I like that in the fall evenings and winter anytimes you can bake and afterwards open the oven to let the hot air contribute to the warming of your home. And the rush of heat when you open the oven door can feel wonderful if you keep your distance and you aren’t broiling something full blast so the oven shoots out 550 degree heat and singes your eyebrows.
Baking things is probably my #3 way to cook, behind stovetop cooking and grilling, but when it’s hot or the a/c is on, baking feels like you’re working against yourself in some kind of primitive, unproductive battle of ice and fire, the furnace and the a/c pitted against each other, costing you double the energy, plus the wear and tear on the machines. That’s an activity pretty much strictly reserved for the one percent, and I bet a lot of them are entertaining themselves all the time with it, because a $10,000 furnace really isn’t anything to them but cheap entertainment. But that’s just the way inequality works in America: the rich have all the fun.
Back in high school, I had an idea for a public-access television show that would have put a humidifier up against a dehumidifier (same wattage initially, to be fair) to see which would win.

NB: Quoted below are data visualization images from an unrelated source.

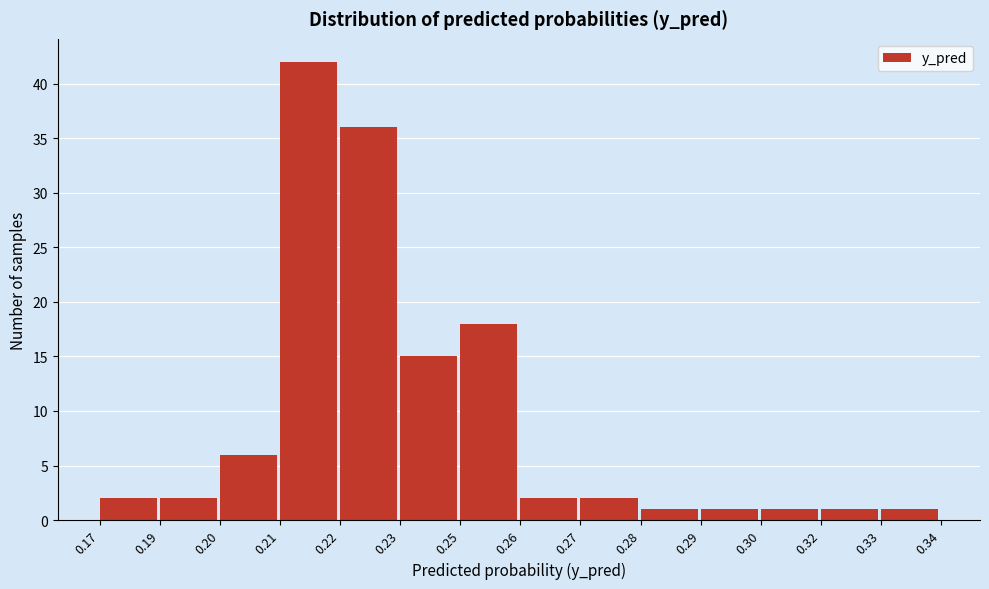

Reading left to right, extract all data points from this chart.

2	2	6	42	36	15	18	2	2	1	1	1	1	1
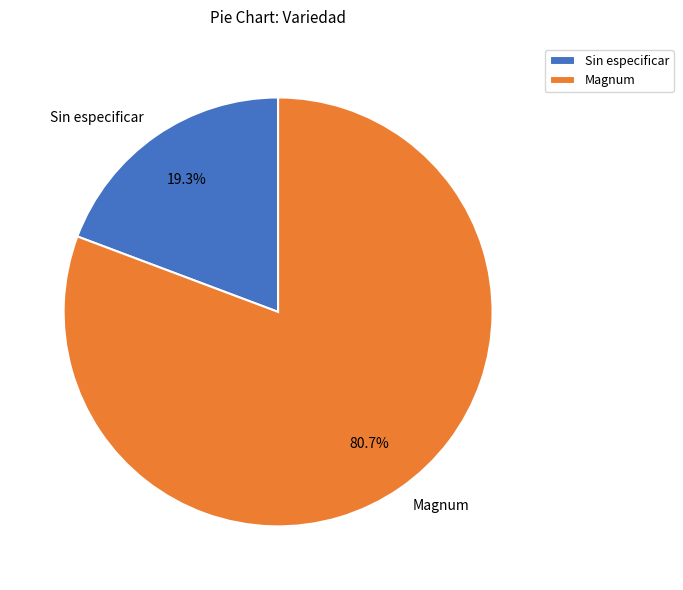

How many segments does this pie chart have?

2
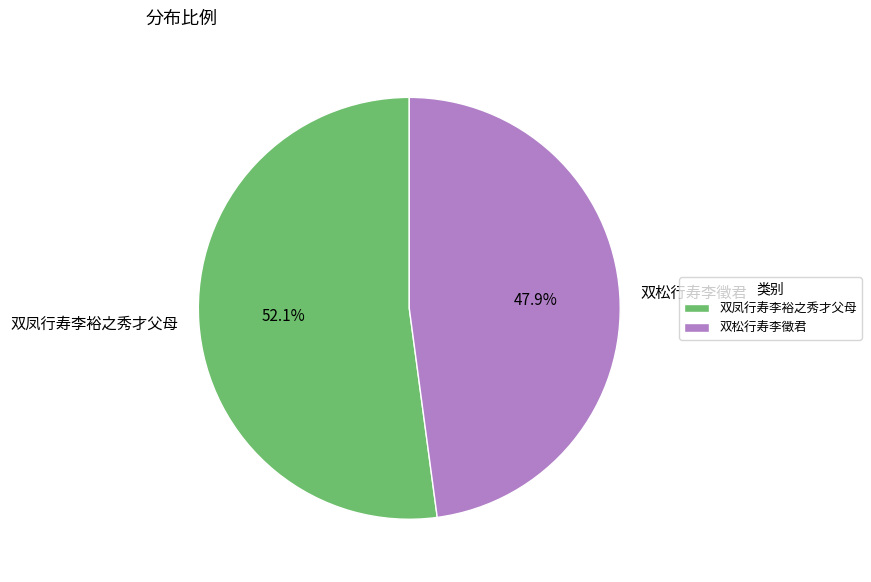

How many slices are in this pie chart?

2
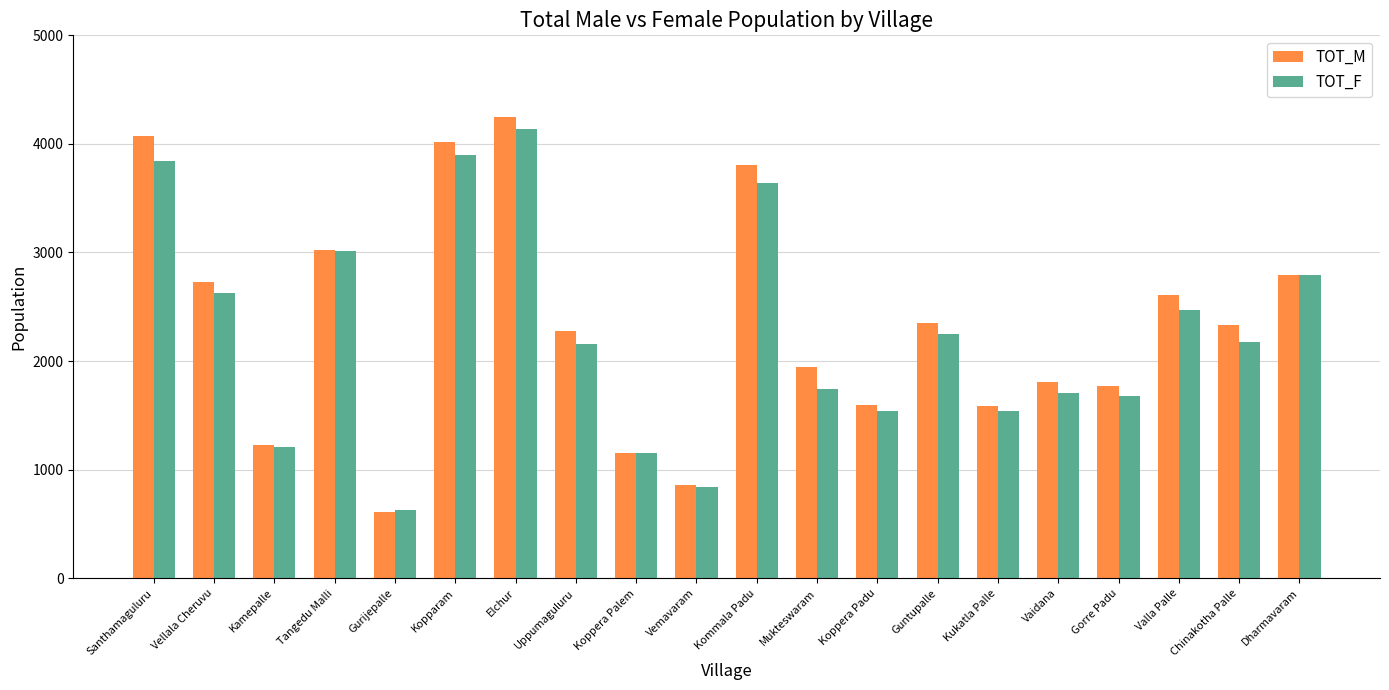

Which series has the largest range (max minus min)?

TOT_M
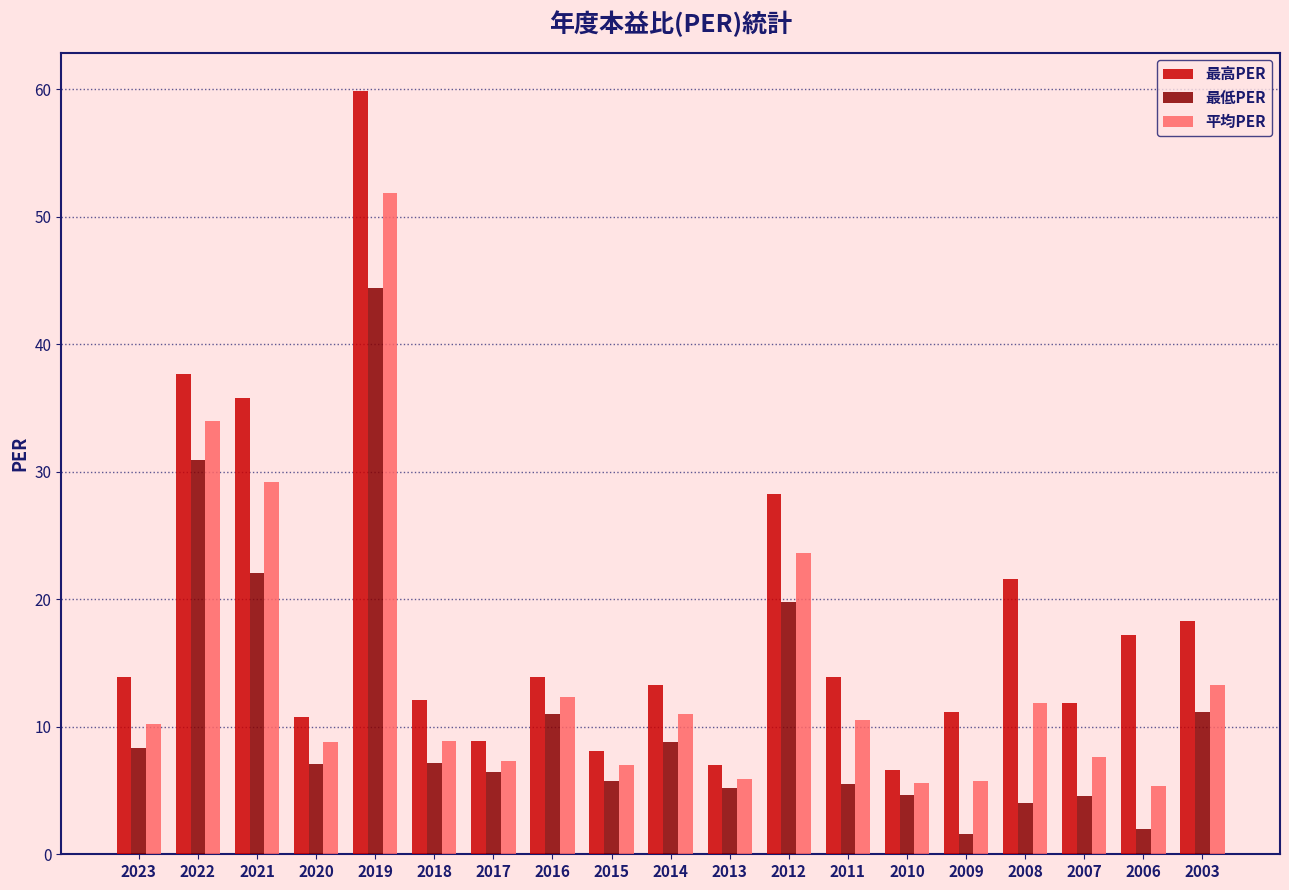

Which series has the largest range (max minus min)?

最高PER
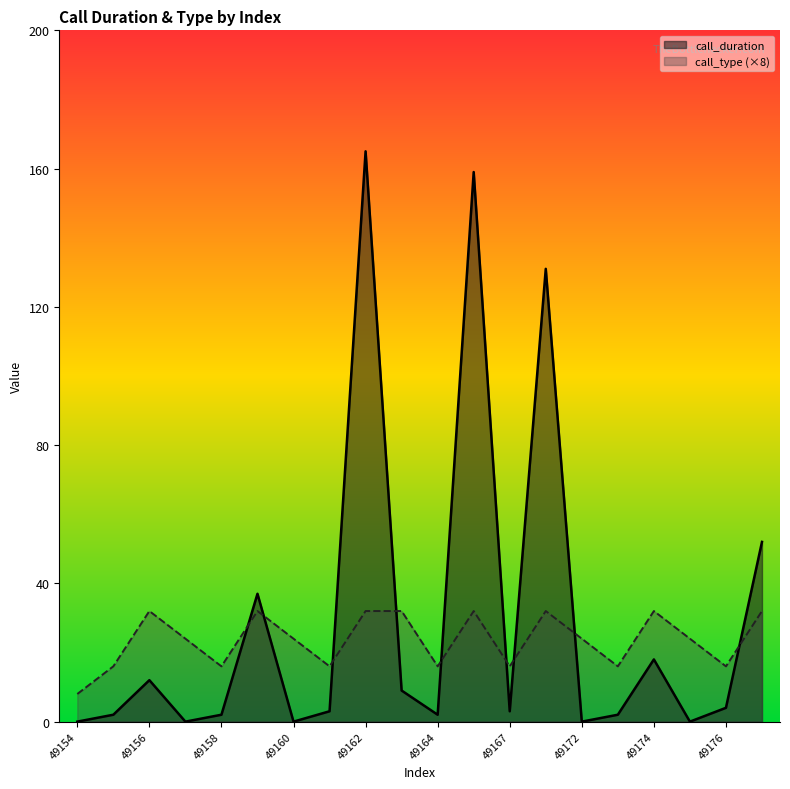

At how many categories does at least one series exceed 160?

1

Every week viewers could check-in to see how things were shaping up. I planned to offer color commentary throughout the half-hour or hour program that I imagined they’d slot me for, which probably would have been around 3 a.m. when only the drug addled are still up and watching—but let’s face it, that was my target audience anyway. I had a lot of pretty good ideas back then but didn’t follow through with most, and to be honest, much like my target audience, not much has changed 30 years later in that regard (See: Inventions I’ll never create, businesses I’ll never start, and novels I’ll never write).
I know a lot of people don’t feel this way, but high school was probably the best four years of my life. It’s where I met most of the friends I’m still friends with today. These were invariably strange, maladapted teens who have since semi-evolved into strange, maladapted adults, but they were all creative, talented, unique, and funny, and I felt like I’d found my people. My admiration for them challenged me to become better (because my own self-esteem suggested to me that I was the worst of us and lucky to call them friends). This was at public school, grades 9-12, in Sioux Falls, South Dakota. Prior to that I’d spent 8 years at Catholic school, which was the closest to hell I’ve ever been.
My recollection of first through eight grade is one of unceasing anxiety. I would cry at school nearly every day, for years. I know you’re thinking, “that’s probably just your memory of it, making it seem worse than it was,” but the fact that I have threadbare memories up until about ninth grade when I refused to go to a Catholic high school confirms to me that I’ve quite appropriately buried that part of my life somewhere deep where my conscious psyche can’t find it, and that’s how you know it’s bad. The important thing now is just to keep stuffing it down if you want to get through life.
Here’s one thing I remember: I was terrified of school, terrified of failure, terrified of people, terrified of new experiences. I had an alarm clock back then that was one of those old style clocks with a metal bell and hammer that went banging back and forth, and I so dreaded waking up each day that if I hear that sound even now, I panic.
Should I have seen a psychologist? Absolutely. Did Catholic schools have that? Absolutely not. That would come later in my life. Back then, Jesus was your therapist. And so you prayed. But everyone knows that Jesus keeps strange hours. Probably he’s busy, still up at 3 a.m., waiting to see how that public-access humidifier battle turns out.